Софье их сомнения были понятны, но лучшего места, когда требовалось ей уединение, она себе и представить не могла.
Она вошла в только что затопленную ею баньку и склонилась над вмазанным в печь котлом. И тут у нее за спиной кто-то рванул входную дверь, да так энергично, что вылетел небрежно накинутый Софьей крюк. Она вздрогнула, уронила на печь деревянный кружок, прикрывавший котел.
- Пьяный! - вскрикнула Софья, ни к кому не обращаясь. Ничего страшнее в эту секунду ей и в голову не пришло.
- Хотелось бы! Да ведь не до хорошего,- насмешливо откликнулся юношеский голос.

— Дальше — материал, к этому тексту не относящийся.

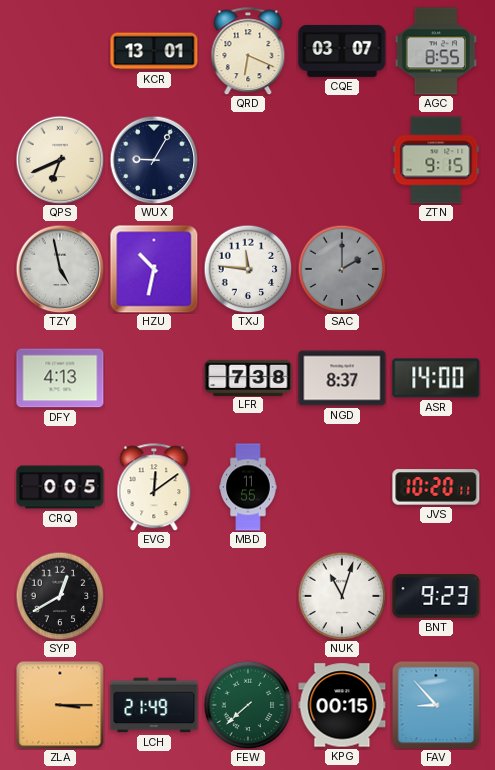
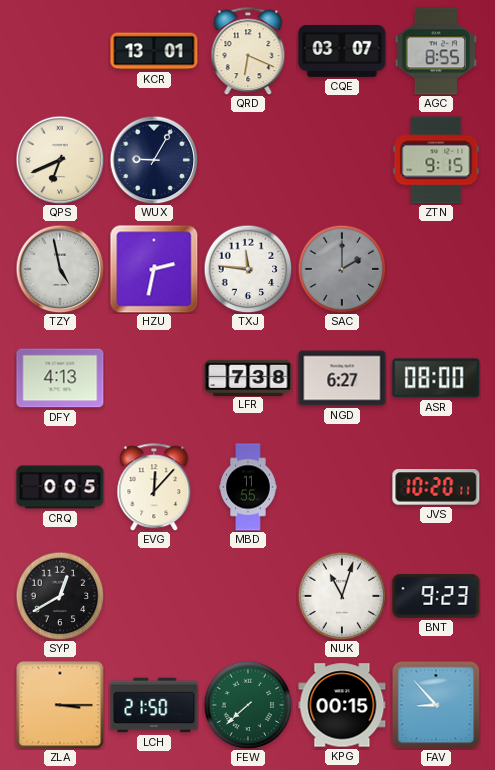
HZU: 10:32 -> 2:32
NGD: 8:37 -> 6:27
ASR: 14:00 -> 08:00
EVG: 12:09 -> 12:07
LCH: 21:49 -> 21:50
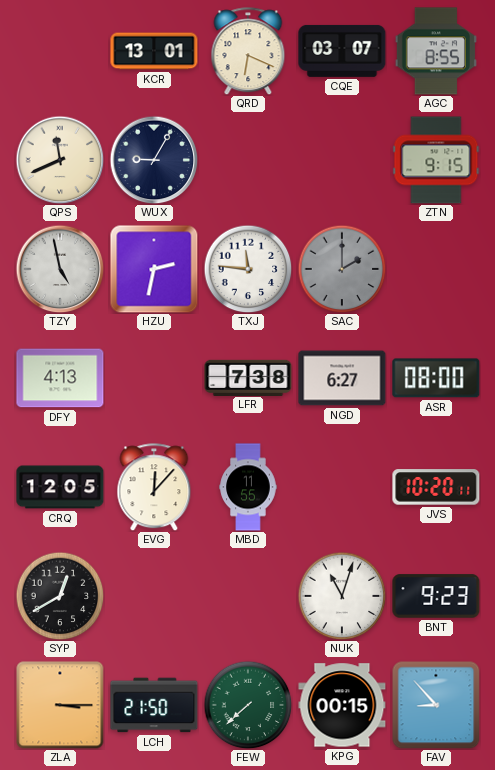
QPS: 6:41 -> 11:41
CRQ: 0:05 -> 12:05
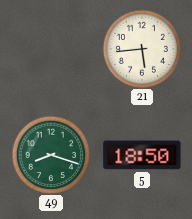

На следующий выкрик Софьи:
- Что вам надо?
- Незнакомец в телогрейке ответил уклончиво:
- Это уж по ситуации.
- Ну тогда скажите, кто вы.
- А так разве не видно?
- Я гадать не умею, извините...
- О чем гадать? Кому кого надо бояться?
- Я вас не боюсь.
- А зря. Я из тюрьмы сбежал.
- Убили кого-нибудь? Или...
- Как я понимаю, «или» для вас менее приемлемо... Нет, и не «или», и не убивал. Да я до вас пальцем не дотронусь! Вы учительница?
Софья обиделась:
- Нет.
Он понял, что вопрос для нее, мягко говоря, нелестный. Наконец он вытянул из нее, что она художница.

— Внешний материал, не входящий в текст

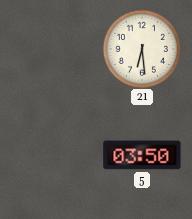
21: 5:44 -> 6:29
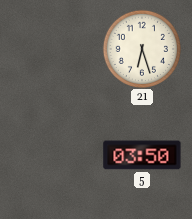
21: 6:29 -> 6:27
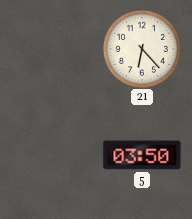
21: 6:27 -> 6:23
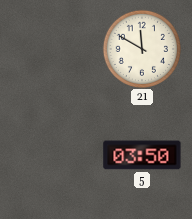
21: 6:23 -> 11:50
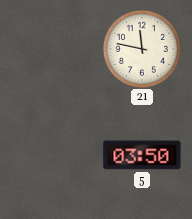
21: 11:50 -> 11:47
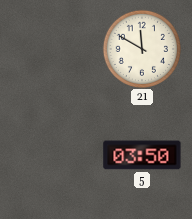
21: 11:47 -> 11:50
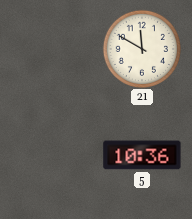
5: 03:50 -> 10:36
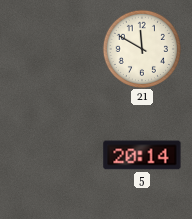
5: 10:36 -> 20:14
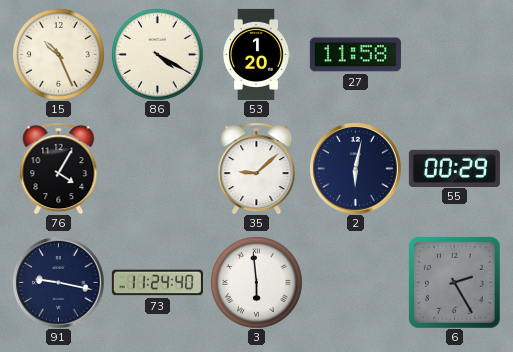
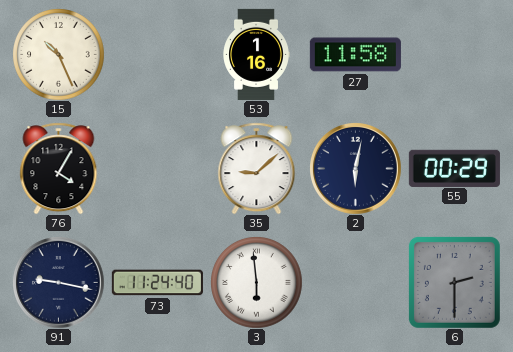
86: 4:20 -> none
53: 1:20 -> 1:16
6: 2:25 -> 2:30
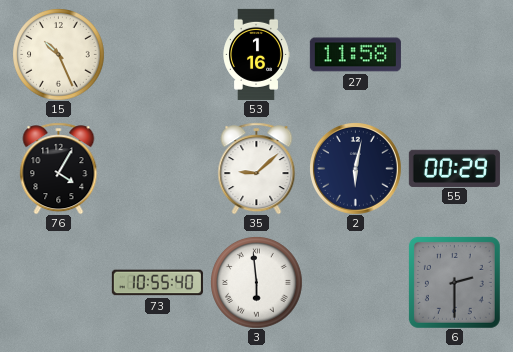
91: 9:17 -> none
73: 11:24 -> 10:55
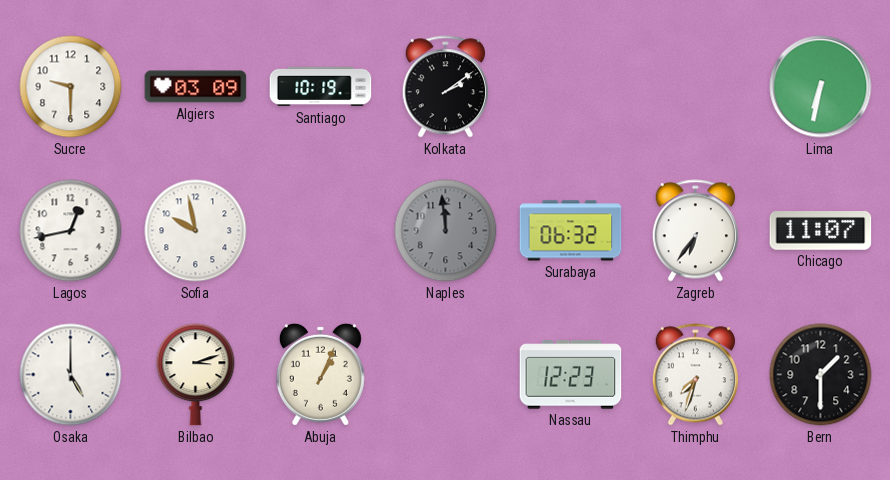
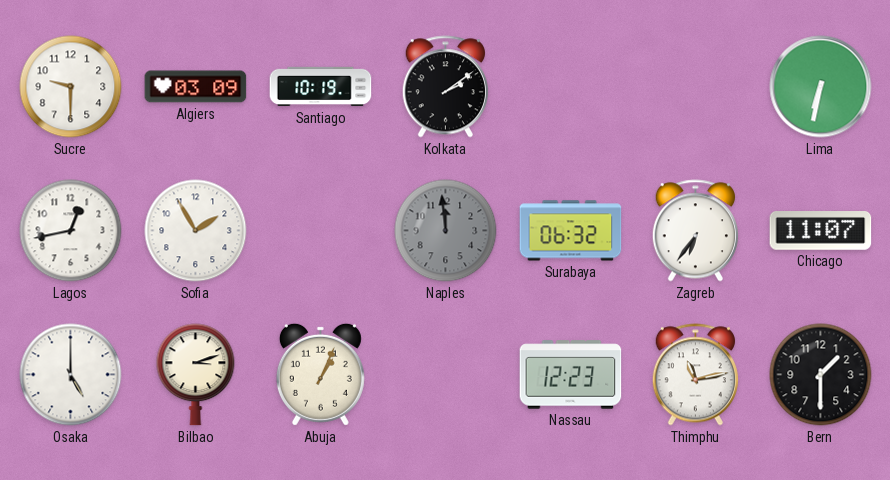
Sofia: 9:58 -> 1:55
Thimphu: 7:33 -> 11:13
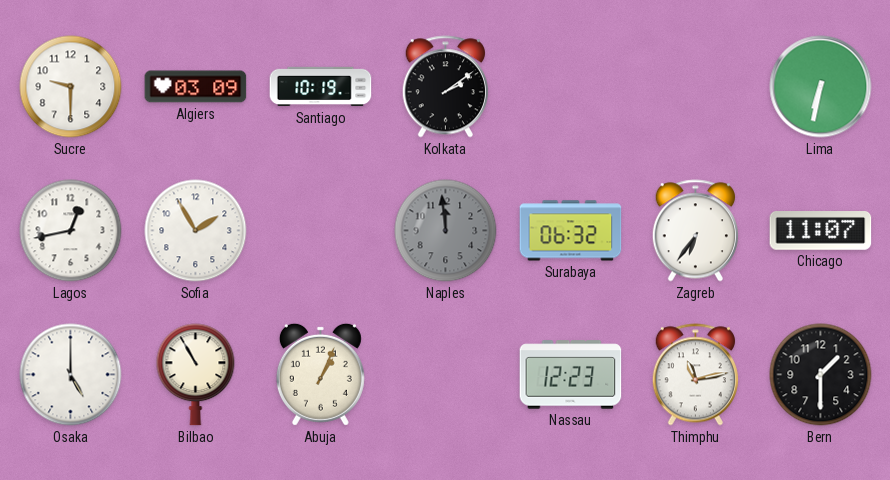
Bilbao: 3:12 -> 10:55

- А мы так и будем здесь стоять? Баня вот-вот выстудится. Ей-богу, меня, наверное, даже на баньку не хватит... Падаю я от усталости.
Было полутемно, горела стеариновая свеча на окне, печь изредка освещала предбанник мгновенным грязно-розовым светом. Софья усадила своего изнемогшего гостя на лавку и пошла подбавить в парилку пару. Она пустила пар и уселась, почти теряя сознание, среди шаек и березовых веников.
Гость появился, обвязанный по бедрам вафельным полотенцем. У Софьи возникла и окрепла мысль, что она где-то и не раз его видела, но тут он поддал такого пару, что ни одной мысли не осталось даже в зародыше. Она пришла в себя, когда он окатил ее холодной водой, но уже и не пыталась вмешаться в ход событий. Он мастерски орудовал шайками, вениками. В последний раз Софья только вяло подумала, что осталась, кажется, в чем мать родила. Окончательно она открыла глаза только тогда, когда они уже сидели за чайным столом, он - в ее махровом халате, а она - в своей байковой, до пят, ночной рубашке с накинутым на плечи хозяйским оренбургским платком. Она вовсе не была уверена, что оделась сама.
Он спросил:
- Какую вам чашку?
- Синюю.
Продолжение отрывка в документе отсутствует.